Care for a Brand New Thymus?

Japanese scientists have built an artificial "lymph node" from thymus tissue, and transplanted it into immunodeficient mice.
The researchers, from RIKEN's Research Center for Allergy and Immunology in Yokohama, constructed their mouse aLNs by impregnating a two- to three-millimeter-diameter scaffold of the fibrous structural protein collagen with connective tissue extracted from the thymus of newborn mice and dendritic cells.
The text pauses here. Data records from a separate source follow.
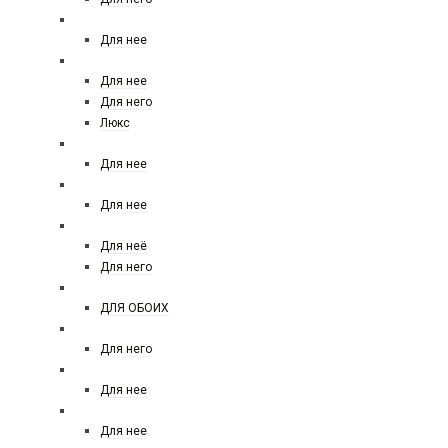
GUY LAROCHE
Для нее
HERMES
Для нее
Для него
Люкс
HELENA RUBINSTEIN
Для нее
HFC paris
Для нее
HUGO BOSS
Для неё
Для него
INITIO
ДЛЯ ОБОИХ
JACQUES BOGART
Для него
JIL SANDER
Для нее
JIMMY CHOO
Для нее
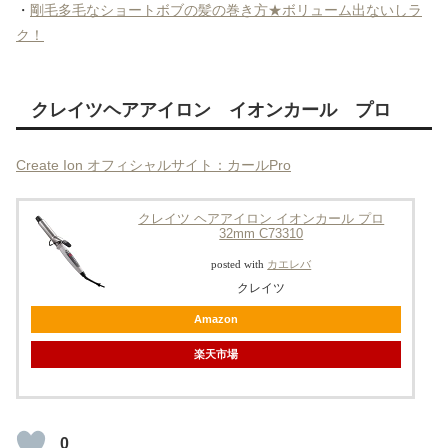
・
剛毛多毛なショートボブの髪の巻き方★ボリューム出ないしラ
ク！
クレイツヘアアイロン イオンカール プロ
Create Ion オフィシャルサイト：カールPro
クレイツ ヘアアイロン イオンカール プロ
32mm C73310
posted with
カエレバ
クレイツ
Amazon
楽天市場
0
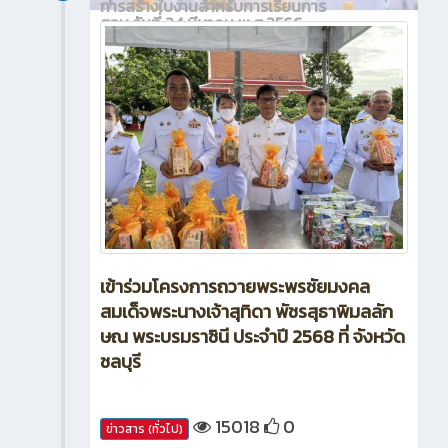
การสร้างใบงานสำหรับการเรียนการ
สอน วันที่ 24 มีนาคม พ.ศ.2566
เข้าร่วมโครงการถวายพระพรชัยมงคล
สมเด็จพระนางเจ้าสุทิดา พัชรสุธาพิมลลัก
ษณ พระบรมราชินี ประจำปี 2568 ที่ จังหวัด
ชลบุรี
15018
0
ข่าวสาร (ทั่วไป)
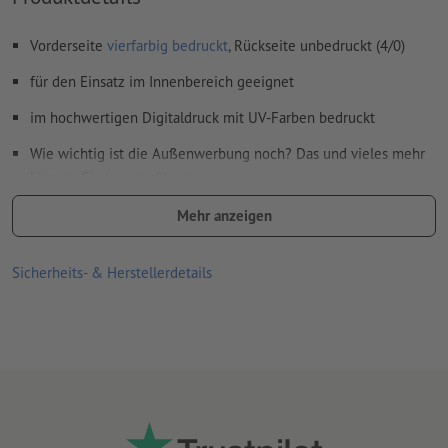
Vorderseite
vierfarbig bedruckt
, Rückseite unbedruckt (4/0)
für den Einsatz im Innenbereich geeignet
im hochwertigen Digitaldruck mit UV-Farben bedruckt
Wie wichtig ist die Außenwerbung noch? Das und vieles mehr
können Sie
hier
nachlesen
Für jeden Druckauftrag kann nur ein Motiv hochgeladen
Mehr anzeigen
werden.
Sicherheits- & Herstellerdetails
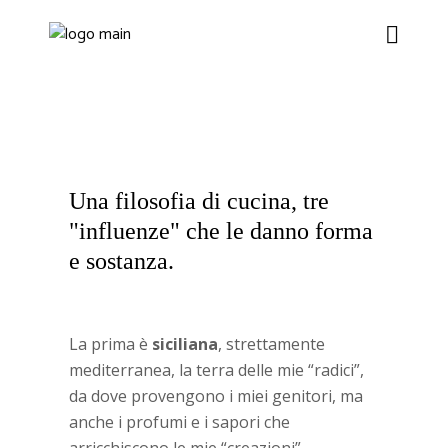
Una filosofia di cucina, tre
"influenze" che le danno forma
e sostanza.
La prima è
siciliana
, strettamente
mediterranea, la terra delle mie “radici”,
da dove provengono i miei genitori, ma
anche i profumi e i sapori che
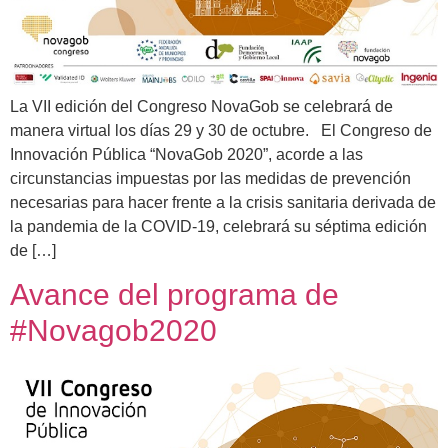
La VII edición del Congreso NovaGob se celebrará de
manera virtual los días 29 y 30 de octubre. El Congreso de
Innovación Pública “NovaGob 2020”, acorde a las
circunstancias impuestas por las medidas de prevención
necesarias para hacer frente a la crisis sanitaria derivada de
la pandemia de la COVID-19, celebrará su séptima edición
de […]
Avance del programa de
#Novagob2020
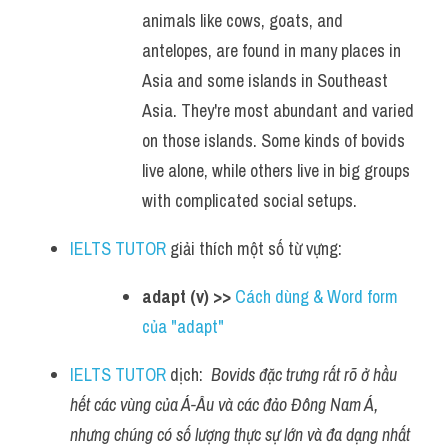
animals like cows, goats, and 
antelopes, are found in many places in 
Asia and some islands in Southeast 
Asia. They're most abundant and varied 
on those islands. Some kinds of bovids 
live alone, while others live in big groups 
with complicated social setups.
IELTS TUTOR
 giải thích một số từ vựng:
adapt (v) >> 
Cách dùng & Word form 
của "adapt"
IELTS TUTOR
 dịch:  
Bovids đặc trưng rất rõ ở hầu 
hết các vùng của Á-Âu và các đảo Đông Nam Á, 
nhưng chúng có số lượng thực sự lớn và đa dạng nhất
Earlier work suggests that it is the connective tissue stromal cells which organize the structure of lymph nodes.

The aLNs were initially implanted into mice with a normal, healthy immune system, which had previously been injected with a harmless antigen compound to trigger an immune response. So the aLNs became populated with immune system T-cells and B-cells which specifically recognize and counter germs or cancer cells expressing the injected antigen.

These primed aLNs were then transplanted into two sets of mice--a group with a normal immune system which had never been exposed to the antigen, and a group in which the immune system did not function. When then exposed to the antigen both groups responded immediately by making appropriate protective antibodies--and the response to the antigen lasted for longer than four weeks, which means immune cells which retained 'memory' of the antigen had been generated.

Further investigation of the immunodeficient mice showed that T- and B-cells from the aLNs migrated to their spleens and bone marrows and were there generating large numbers of antigen-specific antibody-forming cells. The results also revealed some of the compounds involved in directing this migration process.
Source
This research has implications for the study of treatments for immune diseases, cancer, aging, and infectious disease such as AIDS. Thymosin is one of the several hormone levels that falls abruptly in the aging human. Growing an artificial thymus to boost thymosin levels appears within reach, if proven to be beneficial.

Also, here is a free collection of articles on Nanotechnology in Cancer.

And, here is more on an improved method for cervical cancer screening.

Better screening and better treatments. The two need to go hand in hand. Add better prevention to the mix and you are getting somewhere.